Written by 9:18 pm News • One Comment

Let’s Talk About Sex… and Sexual Violence Prevention

Do you want to talk about sexual violence? Darcie Folsom does.

The US Department of Justice just gave our College a grant to “reduce domestic violence, dating violence, sexual assault, and stalking on campus,” and hired Folsom to the newly created position of Coordinator of Sexual Violence Education and Advocacy.

We already have a solid number of people engaged in the discussion of sexual violence, thanks to the hard work of groups like Take Back the Night, 1 in 4, Spectrum and Feminist Majority.

But solid doesn’t describe the number Folsom is shooting for.

Think more in the neighborhood of 1900 students and 171 full-time professors.

“We’ll be doing programs with dorms, with housefellows, with athletics, and big time with 1 in 4,” said Folsom. “I want a campus with active bystanders who will stand up to sexual violence and not just watch.”

The grant lays out some specific requirements for the program, including a creating a community response team which Folsom is currently organizing and overseeing. It also stipulates that the college provides education to every single incoming freshman, as well as Campus Safety and J-Board.

“I want to create a campus atmosphere that’s comfortable,” said Folsom. “I want people to want to talk about it – because it’s taboo.”

Even though the grant specifically points Folsom and her colleagues away from focusing on survivors in their policies, since education about “victim behavior” might “reinforce the myth that victims somehow provoke or cause the violence they experience,” Folsom thinks it’s one of the four-notch logs in her Lincoln Log cabin: structurally integral.

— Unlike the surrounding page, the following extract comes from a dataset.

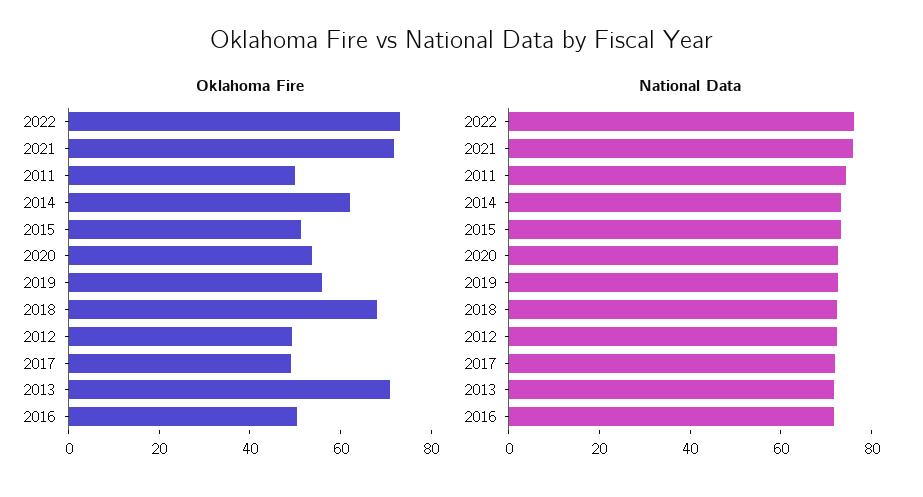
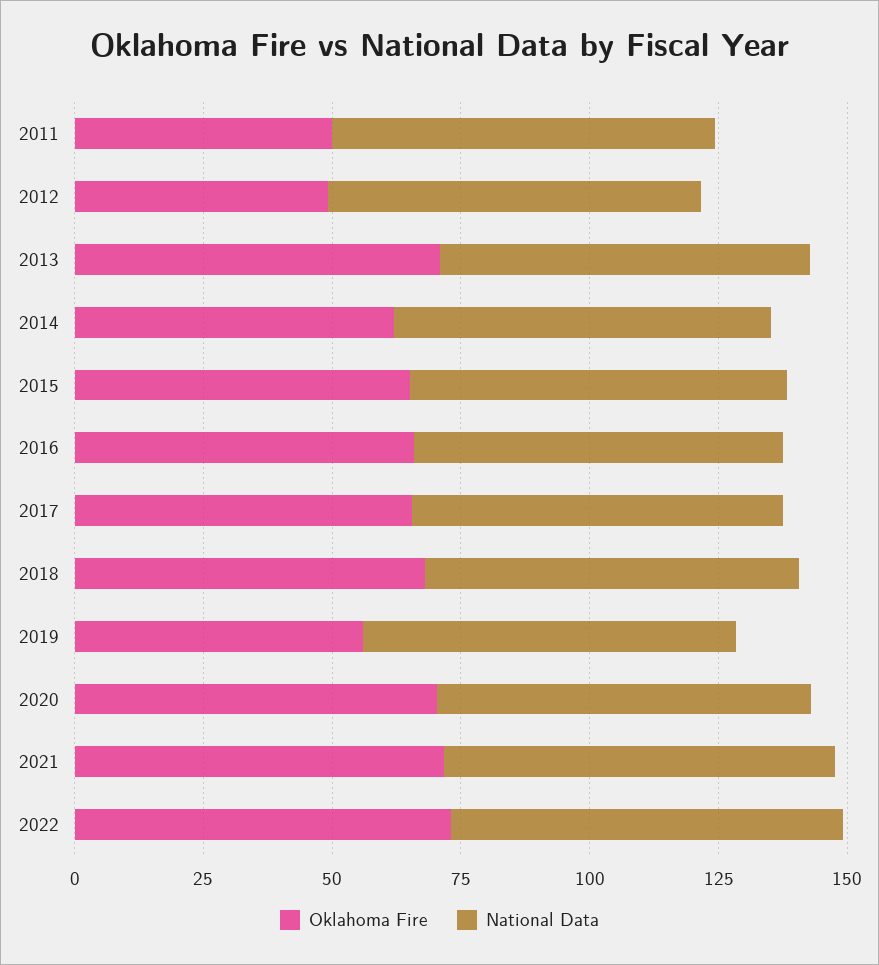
Oklahoma Fire, 2015: 50 -> 65
Oklahoma Fire, 2020: 55 -> 70
Oklahoma Fire, 2017: 50 -> 65
Oklahoma Fire, 2016: 50 -> 65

“We need to advocate for what the survivor wants,” she said, “even if that means moving away from legal consequences. Testifying can be very traumatic.”

Folsom previously worked for the Women’s Center of Southeastern Connecticut, and worked for the same Department of Justice grant at the University of Rhode Island. If you’ve seen the Vagina Monologues on campus, you may have even met her already – she comes every year.
For Spectrum, our on-campus LGBTQ support and advocacy group, Folsom’s position isn’t very big news.

“Rarely do people recognize the importance of LGBT health and protection of LGBT individuals’ safety, said Spectrum co-chair Brenner Green. “This new position will greatly benefit Spectrum and the college community by allowing Spectrum to collaborate in creating workshops, lectures, or events to promote health and safety of LGBT individuals, especially relating to sexual harassment and violence issues.”

On the other hand, the Women’s Center would love to work with Folsom – but the grant specifically points Folsom away from working with a campus’s established structures and systems for sexual violence education.

“Although we’d like to work very closely we can’t really do that,” said senior Danielle Murphy, the Women’s Center’s Student Coordinator. “We have to keep them separate according to the grant.

“That said, we’re all really happy to have kind of a central person to streamline all the resources,” she added.

Murphy, along with other students who included sophomore Eliza Bryant, has already had the chance to see Folsom’s education programs firsthand through a workshop this past Thursday.

“It was done really well,” said Murphy. “Darcie got a good conversation going and opened up a dialogue with students. I appreciated that it was very accessible for people.”

Bryant, on the other hand, was less enthused about the workshop.

“Some people really need a ‘superior figure’ telling them what’s healthy and what’s not, given their own experience and other students experience,” said Bryant, “but there are lots of students that either know or think they know, so they’re not going to be receptive to that kind of talk.”

A sophomore and a survivor of sexual assault who did not want to be named expressed similar doubts about the effectiveness of a workshop strategy.

“Everybody knows that you shouldn’t rape – no means no, et cetera – but she needs to communicate that there are instances where you will be making people uncomfortable and may not even realize it,” said the sophomore. “Things definitely happen where people misunderstand what’s going on, or don’t understand that what they’re doing isn’t okay. I think it’s great that we have her, but I question how effective that sort of thing ever is.”

Either way, Folsom is eager to begin her work.

“The more we talk about sexual violence, the better,” she said.